Este artigo não pretende esgotar o algoritmo, mas dar uma idéia do quanto o ábaco é melhor para ensinar contas a crianças cegas, assim, vou somente dar uma idéia de como se fazem as operações de somar e subtrair, deixando as demais para quem tiver interesse. Para somar parte-se, assim como nas antigas máquinas, de uma parcela e vão-se escrevendo as demais por cima das anteriores, sempre da esquerda para a direita, usando um algoritmo simplíssimo, que vale para sempre que não houver espaço para empurrarem-se as bolinhas equivalentes à parcela entrante.

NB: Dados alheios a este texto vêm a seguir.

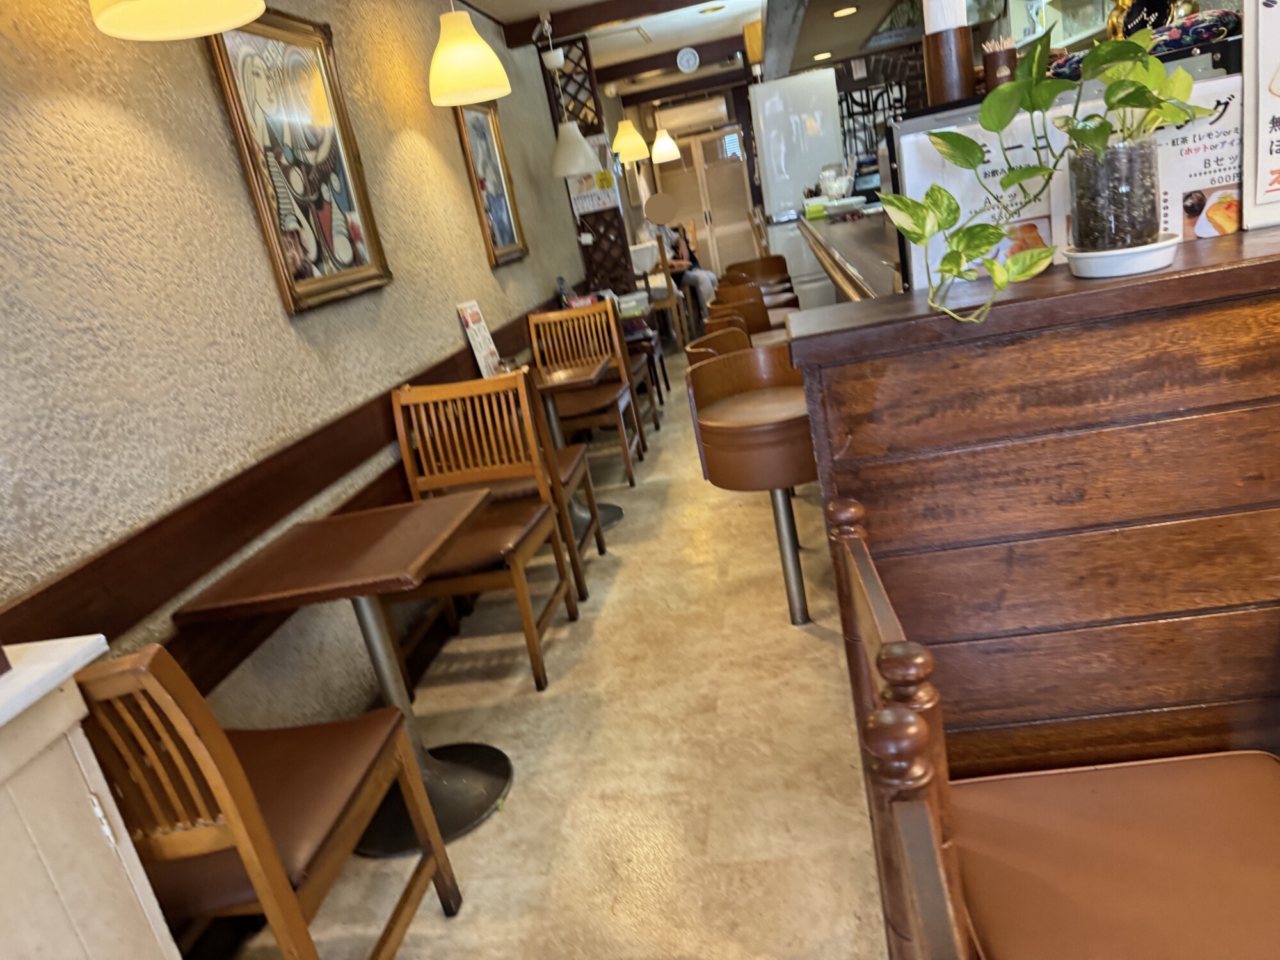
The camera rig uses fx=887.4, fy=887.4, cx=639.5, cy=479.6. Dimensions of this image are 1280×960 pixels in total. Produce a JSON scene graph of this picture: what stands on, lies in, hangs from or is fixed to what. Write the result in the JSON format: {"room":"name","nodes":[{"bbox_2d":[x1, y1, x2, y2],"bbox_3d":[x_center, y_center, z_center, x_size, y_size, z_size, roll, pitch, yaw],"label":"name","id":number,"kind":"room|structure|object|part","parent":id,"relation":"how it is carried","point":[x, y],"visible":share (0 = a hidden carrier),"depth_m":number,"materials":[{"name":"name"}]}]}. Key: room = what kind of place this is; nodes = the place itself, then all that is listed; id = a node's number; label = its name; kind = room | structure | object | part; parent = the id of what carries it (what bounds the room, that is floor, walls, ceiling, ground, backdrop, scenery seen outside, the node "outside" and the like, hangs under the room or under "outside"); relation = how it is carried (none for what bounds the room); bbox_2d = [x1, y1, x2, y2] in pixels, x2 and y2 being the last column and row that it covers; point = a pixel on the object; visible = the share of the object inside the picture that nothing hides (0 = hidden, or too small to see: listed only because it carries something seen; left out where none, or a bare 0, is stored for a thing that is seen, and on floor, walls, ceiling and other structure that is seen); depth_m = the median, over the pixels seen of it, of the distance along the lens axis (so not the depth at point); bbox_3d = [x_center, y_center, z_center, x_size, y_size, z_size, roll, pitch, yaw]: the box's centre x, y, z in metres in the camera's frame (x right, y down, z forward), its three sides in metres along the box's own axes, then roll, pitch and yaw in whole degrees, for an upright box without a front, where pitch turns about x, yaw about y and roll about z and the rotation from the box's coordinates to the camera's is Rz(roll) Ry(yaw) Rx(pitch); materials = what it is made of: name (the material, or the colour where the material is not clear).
{"room":"restaurant","nodes":[
{"label":"restaurant","id":0,"kind":"room"},
{"bbox_2d":[0,0,598,756],"bbox_3d":[-0.900,-1.278,4.766,0.214,2.749,13.379,-9,17,10],"label":"left wall","id":1,"kind":"structure","parent":0,"point":[308,324],"depth_m":2.26,"materials":[{"name":"beige paint"}]},
{"bbox_2d":[0,307,565,684],"bbox_3d":[-0.866,-0.118,2.886,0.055,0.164,5.097,-9,17,10],"label":"wall rail","id":2,"kind":"object","parent":1,"relation":"attached to","point":[297,496],"visible":0.7,"depth_m":2.10,"materials":[{"name":"brown wood"}]},
{"bbox_2d":[455,298,506,376],"bbox_3d":[-0.742,-0.654,4.157,0.074,0.373,0.217,-9,17,10],"label":"menu stand","id":3,"kind":"object","parent":2,"relation":"on","point":[470,318],"visible":0.89,"depth_m":4.13,"materials":[{"name":"white paper"}]},
{"bbox_2d":[204,7,391,314],"bbox_3d":[-1.053,-1.013,2.828,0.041,0.873,0.697,-9,17,10],"label":"framed picture","id":4,"kind":"object","parent":1,"relation":"attached to","point":[313,262],"visible":0.98,"depth_m":2.79},
{"bbox_2d":[453,101,527,266],"bbox_3d":[-0.797,-1.611,4.788,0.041,0.870,0.672,-9,17,10],"label":"framed picture","id":5,"kind":"object","parent":1,"relation":"attached to","point":[510,237],"visible":0.94,"depth_m":4.78},
{"bbox_2d":[218,339,892,959],"bbox_3d":[1.360,-0.309,4.927,4.251,0.101,13.852,-9,17,10],"label":"floor","id":6,"kind":"structure","parent":0,"point":[772,608],"depth_m":2.37,"materials":[{"name":"beige"}]},
{"bbox_2d":[0,636,181,959],"bbox_3d":[-0.955,0.873,0.902,0.415,0.965,1.137,-9,17,10],"label":"white cabinet","id":7,"kind":"object","parent":6,"relation":"on","point":[112,840],"visible":0.98,"depth_m":1.20,"materials":[{"name":"white wood"}]},
{"bbox_2d":[74,643,467,959],"bbox_3d":[-0.735,0.619,1.613,0.490,0.923,0.531,-9,17,10],"label":"wooden chair","id":8,"kind":"object","parent":6,"relation":"on","point":[226,794],"visible":0.84,"depth_m":1.41,"materials":[{"name":"brown wood"}]},
{"bbox_2d":[174,494,513,858],"bbox_3d":[-0.626,0.501,2.262,0.581,0.760,0.600,-9,17,10],"label":"table","id":9,"kind":"object","parent":6,"relation":"on","point":[377,576],"visible":0.94,"depth_m":2.19,"materials":[{"name":"brown wood"}]},
{"bbox_2d":[387,374,582,690],"bbox_3d":[-0.544,0.157,2.976,0.474,0.935,0.528,-9,17,10],"label":"wooden chair","id":10,"kind":"object","parent":6,"relation":"on","point":[525,608],"visible":0.85,"depth_m":2.99,"materials":[{"name":"brown wood"}]},
{"bbox_2d":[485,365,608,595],"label":"wooden chair","id":11,"kind":"object","parent":6,"relation":"on","point":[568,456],"visible":0.32,"depth_m":3.32,"materials":[{"name":"brown wood"}]},
{"bbox_2d":[529,353,624,533],"bbox_3d":[-0.363,-0.131,4.175,0.600,0.745,0.633,-9,17,10],"label":"table","id":12,"kind":"object","parent":6,"relation":"on","point":[571,380],"visible":0.75,"depth_m":4.10,"materials":[{"name":"brown wood"}]},
{"bbox_2d":[526,301,643,480],"bbox_3d":[-0.300,-0.433,4.735,0.464,0.915,0.529,-9,17,10],"label":"wooden chair","id":13,"kind":"object","parent":6,"relation":"on","point":[534,335],"visible":0.84,"depth_m":4.82,"materials":[{"name":"brown wood"}]},
{"bbox_2d":[540,35,634,293],"bbox_3d":[-0.274,-1.980,6.808,0.391,2.537,0.061,-9,17,10],"label":"lattice partition","id":14,"kind":"object","parent":6,"relation":"on","point":[584,130],"visible":0.58,"depth_m":6.74,"materials":[{"name":"brown wood"}]},
{"bbox_2d":[565,133,619,213],"bbox_3d":[-0.349,-2.278,6.615,0.339,0.556,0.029,-9,17,10],"label":"poster","id":15,"kind":"object","parent":14,"relation":"attached to","point":[603,200],"visible":0.57,"depth_m":6.62,"materials":[{"name":"white paper"}]},
{"bbox_2d":[609,296,665,435],"bbox_3d":[-0.191,-0.696,5.527,0.496,0.906,0.513,-9,17,10],"label":"wooden chair","id":16,"kind":"object","parent":6,"relation":"on","point":[655,423],"visible":0.3,"depth_m":5.40,"materials":[{"name":"brown wood"}]},
{"bbox_2d":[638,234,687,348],"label":"wooden chair","id":17,"kind":"object","parent":6,"relation":"on","point":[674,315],"visible":0.49,"depth_m":8.01,"materials":[{"name":"brown wood"}]},
{"bbox_2d":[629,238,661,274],"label":"chair cover","id":18,"kind":"object","parent":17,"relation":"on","point":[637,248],"visible":0.45,"depth_m":8.74,"materials":[{"name":"white"}]},
{"bbox_2d":[654,222,719,316],"bbox_3d":[0.390,-2.027,8.692,0.746,0.999,0.428,1,22,37],"label":"person","id":19,"kind":"object","parent":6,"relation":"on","point":[682,254],"visible":0.45,"depth_m":8.56},
{"bbox_2d":[685,324,752,365],"bbox_3d":[0.495,-0.197,3.610,0.476,0.836,0.495,-9,17,10],"label":"bar stool","id":20,"kind":"object","parent":6,"relation":"on","point":[695,353],"visible":0.16,"depth_m":3.60,"materials":[{"name":"brown"}]},
{"bbox_2d":[682,343,818,625],"bbox_3d":[0.458,0.042,2.869,0.482,0.852,0.494,-9,17,10],"label":"bar stool","id":21,"kind":"object","parent":6,"relation":"on","point":[738,466],"visible":0.86,"depth_m":2.72,"materials":[{"name":"brown"}]},
{"bbox_2d":[706,285,795,339],"bbox_3d":[0.642,-0.551,4.584,0.468,0.844,0.474,-9,17,10],"label":"bar stool","id":22,"kind":"object","parent":6,"relation":"on","point":[761,315],"visible":0.31,"depth_m":4.56,"materials":[{"name":"brown"}]},
{"bbox_2d":[722,254,795,296],"bbox_3d":[0.873,-1.104,6.140,0.466,0.828,0.472,-9,17,10],"label":"bar stool","id":23,"kind":"object","parent":6,"relation":"on","point":[751,262],"visible":0.39,"depth_m":6.15,"materials":[{"name":"brown"}]},
{"bbox_2d":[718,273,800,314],"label":"bar stool","id":24,"kind":"object","parent":6,"relation":"on","point":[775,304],"visible":0.26,"depth_m":5.00,"materials":[{"name":"brown"}]},
{"bbox_2d":[749,67,844,306],"bbox_3d":[1.413,-2.378,7.715,0.660,2.122,0.749,-9,17,10],"label":"refrigerator","id":25,"kind":"object","parent":6,"relation":"on","point":[777,192],"visible":0.54,"depth_m":7.27,"materials":[{"name":"white"}]},
{"bbox_2d":[793,202,902,304],"bbox_3d":[1.625,-0.822,4.631,1.305,1.037,4.392,-9,17,10],"label":"bar counter","id":26,"kind":"object","parent":6,"relation":"on","point":[838,230],"visible":0.16,"depth_m":4.09,"materials":[{"name":"brown wood"}]},
{"bbox_2d":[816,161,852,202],"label":"glass jar","id":27,"kind":"object","parent":26,"relation":"on","point":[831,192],"visible":0.9,"depth_m":5.92,"materials":[{"name":"clear glass"}]},
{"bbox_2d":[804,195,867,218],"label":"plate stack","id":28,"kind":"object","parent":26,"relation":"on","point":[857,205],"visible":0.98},
{"bbox_2d":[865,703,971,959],"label":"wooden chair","id":29,"kind":"object","parent":6,"relation":"on","point":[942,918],"visible":0.98,"depth_m":0.60,"materials":[{"name":"brown wood"}]},
{"bbox_2d":[782,215,1279,792],"bbox_3d":[1.245,-0.317,2.973,1.291,1.145,4.350,-9,17,10],"label":"wooden counter","id":30,"kind":"object","parent":6,"relation":"on","point":[1010,452],"visible":0.78,"depth_m":1.36,"materials":[{"name":"brown wood"}]},
{"bbox_2d":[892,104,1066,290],"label":"menu board","id":31,"kind":"object","parent":30,"relation":"on","point":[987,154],"visible":0.46,"depth_m":1.50,"materials":[{"name":"white paper"}]},
{"bbox_2d":[980,35,1018,92],"bbox_3d":[0.817,-0.931,2.013,0.075,0.122,0.073,-9,17,10],"label":"holder","id":32,"kind":"object","parent":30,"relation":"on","point":[1010,55],"visible":0.77,"depth_m":1.99,"materials":[{"name":"brown"}]},
{"bbox_2d":[1064,232,1180,278],"bbox_3d":[0.728,-0.340,1.341,0.150,0.049,0.151,-9,17,10],"label":"plant saucer","id":33,"kind":"object","parent":30,"relation":"on","point":[1103,275],"visible":0.69,"depth_m":1.29,"materials":[{"name":"white ceramic"}]},
{"bbox_2d":[1067,135,1163,252],"bbox_3d":[0.712,-0.418,1.332,0.138,0.184,0.139,-9,17,10],"label":"glass vase","id":34,"kind":"object","parent":33,"relation":"on","point":[1127,154],"visible":0.93,"depth_m":1.29,"materials":[{"name":"clear glass"}]},
{"bbox_2d":[878,22,1203,321],"bbox_3d":[0.574,-0.450,1.260,0.486,0.408,0.344,-22,20,-30],"label":"potted plant","id":35,"kind":"object","parent":34,"relation":"in","point":[939,192],"visible":0.97,"depth_m":1.23,"materials":[{"name":"green plant"}]},
{"bbox_2d":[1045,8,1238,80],"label":"patterned cloth","id":36,"kind":"object","parent":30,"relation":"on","point":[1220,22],"visible":0.42,"depth_m":1.62,"materials":[{"name":"fabric"}]},
{"bbox_2d":[1152,78,1245,241],"bbox_3d":[0.925,-0.511,1.448,0.205,0.255,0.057,-9,17,10],"label":"menu sign","id":37,"kind":"object","parent":30,"relation":"on","point":[1209,184],"visible":0.54,"depth_m":1.44,"materials":[{"name":"white paper"}]},
{"bbox_2d":[1239,0,1279,231],"bbox_3d":[1.014,-0.644,1.300,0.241,0.493,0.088,-9,17,10],"label":"menu sign","id":38,"kind":"object","parent":30,"relation":"on","point":[1265,4],"visible":0.99,"depth_m":1.34,"materials":[{"name":"white paper"}]},
{"bbox_2d":[824,497,1279,959],"bbox_3d":[0.565,0.525,1.019,0.507,0.931,0.474,-9,17,10],"label":"wooden chair","id":39,"kind":"object","parent":6,"relation":"on","point":[1005,813],"visible":0.99,"depth_m":0.98,"materials":[{"name":"brown wood"}]},
{"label":"seat","id":40,"kind":"part","parent":39,"relation":"part of","materials":[{"name":"brown leather"}]},
{"bbox_2d":[468,0,760,98],"bbox_3d":[0.971,-3.071,4.706,4.228,0.125,12.187,-9,17,10],"label":"ceiling","id":41,"kind":"structure","parent":0,"point":[499,1],"depth_m":7.28,"materials":[{"name":"white paint"}]},
{"bbox_2d":[88,0,268,40],"bbox_3d":[-0.989,-1.287,1.650,0.321,0.810,0.326,-9,17,10],"label":"pendant lamp","id":42,"kind":"object","parent":41,"relation":"hanging from","point":[229,20],"visible":0.99,"depth_m":1.87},
{"bbox_2d":[427,0,511,105],"bbox_3d":[-0.719,-1.819,3.262,0.307,0.776,0.310,-9,17,10],"label":"pendant lamp","id":43,"kind":"object","parent":41,"relation":"hanging from","point":[488,95],"visible":0.99,"depth_m":3.25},
{"bbox_2d":[543,12,595,179],"bbox_3d":[-0.503,-2.379,5.387,0.326,1.002,0.327,-9,17,10],"label":"pendant lamp","id":44,"kind":"object","parent":41,"relation":"hanging from","point":[566,170],"visible":0.99,"depth_m":5.41,"materials":[{"name":"white glass"}]},
{"bbox_2d":[499,0,732,49],"bbox_3d":[0.352,-3.088,5.648,2.429,0.160,0.206,-9,17,10],"label":"ceiling beam","id":45,"kind":"structure","parent":41,"relation":"attached to","point":[690,1],"depth_m":5.70,"materials":[{"name":"brown wood"}]},
{"bbox_2d":[611,117,649,163],"bbox_3d":[-0.148,-3.338,8.152,0.326,0.789,0.324,-9,17,10],"label":"pendant lamp","id":46,"kind":"object","parent":41,"relation":"hanging from","point":[632,130],"visible":0.94,"depth_m":8.14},
{"bbox_2d":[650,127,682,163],"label":"pendant lamp","id":47,"kind":"object","parent":41,"relation":"hanging from","point":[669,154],"visible":0.95,"depth_m":9.56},
{"bbox_2d":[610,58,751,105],"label":"ceiling beam","id":48,"kind":"structure","parent":41,"relation":"attached to","point":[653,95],"depth_m":9.42,"materials":[{"name":"brown wood"}]},
{"bbox_2d":[675,47,700,73],"bbox_3d":[0.432,-3.814,8.072,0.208,0.209,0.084,-9,17,10],"label":"wall clock","id":49,"kind":"object","parent":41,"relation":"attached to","point":[690,57],"visible":0.99,"depth_m":8.05,"materials":[{"name":"white"}]},
{"bbox_2d":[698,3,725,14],"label":"ceiling light","id":50,"kind":"object","parent":41,"relation":"in","point":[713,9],"visible":0.98,"depth_m":6.49,"materials":[{"name":"gold"}]},
{"bbox_2d":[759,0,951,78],"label":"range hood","id":51,"kind":"object","parent":41,"relation":"attached to","point":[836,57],"visible":0.9,"depth_m":4.76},
{"bbox_2d":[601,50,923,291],"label":"back wall","id":52,"kind":"structure","parent":0,"point":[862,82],"depth_m":10.74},
{"bbox_2d":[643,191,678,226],"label":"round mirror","id":53,"kind":"object","parent":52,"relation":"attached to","point":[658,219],"visible":0.98,"depth_m":8.21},
{"bbox_2d":[655,94,730,135],"bbox_3d":[0.643,-4.568,11.151,0.910,0.302,0.208,-9,17,10],"label":"air conditioner","id":54,"kind":"object","parent":52,"relation":"attached to","point":[685,111],"visible":0.99,"depth_m":11.06,"materials":[{"name":"white plastic"}]},
{"bbox_2d":[649,124,759,277],"bbox_3d":[0.895,-3.519,11.794,1.307,2.070,0.145,-9,17,10],"label":"folding door","id":55,"kind":"structure","parent":52,"relation":"in","point":[738,165],"depth_m":11.73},
{"bbox_2d":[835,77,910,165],"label":"metal lattice","id":56,"kind":"object","parent":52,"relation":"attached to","point":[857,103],"visible":0.42,"depth_m":10.41,"materials":[{"name":"black metal"}]},
{"bbox_2d":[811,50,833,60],"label":"ceiling light","id":57,"kind":"object","parent":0,"point":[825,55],"visible":0.98,"depth_m":6.97,"materials":[{"name":"white"}]},
{"bbox_2d":[831,5,858,18],"bbox_3d":[1.167,-2.658,5.047,0.154,0.009,0.166,-9,17,10],"label":"ceiling light","id":58,"kind":"object","parent":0,"point":[841,11],"visible":0.99,"depth_m":5.03,"materials":[{"name":"white"}]},
{"bbox_2d":[920,8,976,105],"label":"wooden container","id":59,"kind":"object","parent":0,"point":[942,98],"visible":0.77,"depth_m":2.09,"materials":[{"name":"brown wood"}]},
{"bbox_2d":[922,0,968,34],"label":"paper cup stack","id":60,"kind":"object","parent":59,"relation":"in","point":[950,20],"visible":0.56,"depth_m":2.12,"materials":[{"name":"white paper"}]},
{"bbox_2d":[1105,0,1197,39],"bbox_3d":[1.154,-1.053,2.011,0.200,0.233,0.135,-9,17,10],"label":"gold ornament","id":61,"kind":"object","parent":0,"point":[1122,4],"visible":0.51,"depth_m":1.99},
{"bbox_2d":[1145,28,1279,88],"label":"black case","id":62,"kind":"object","parent":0,"point":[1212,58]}
]}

Em outras palavras, se tivermos o número 8 escrito, teremos deixado a bolinha de cima, que vale 5 e levantado três das debaixo, restando apenas uma bolinha no mesmo eixo. Para adicionar - digamos 3, levantamos uma das do eixo à esquerda e baixamos sete das da direita, resultando 11, sendo uma no eixo a esquerda e uma no da direita. Se quisermos somar 7 em 8, por exemplo, levantamos 10 e baixamos 3, pois 7=10-3, o que é intuitivo, tanto que aprendi a usá-lo sozinho, brincando em casa com o do meu irmão mais novo.

Uma vez, já na faculdade, dona Isa, minha professora itinerante, que era japonesa de nascença, viu-me usando o sorobã numa prova de contabilidade e disse que eu era o primeiro "gaijin" que sabia usar corretamente o aparelho. Faço qualquer operação nele, incluindo todas as de matemática financeira.

Mesmo hoje, que empregamos tanto o computador e que até os celulares têm calculadoras embutidas, continuo usando-o para calcular mentalmente. Não sei por que ainda insistem com o cubaritmo, que não tem absolutamente nada a ver com a forma de um cego pensar, ou mesmo abstrair, deixando-o avesso à Matemática.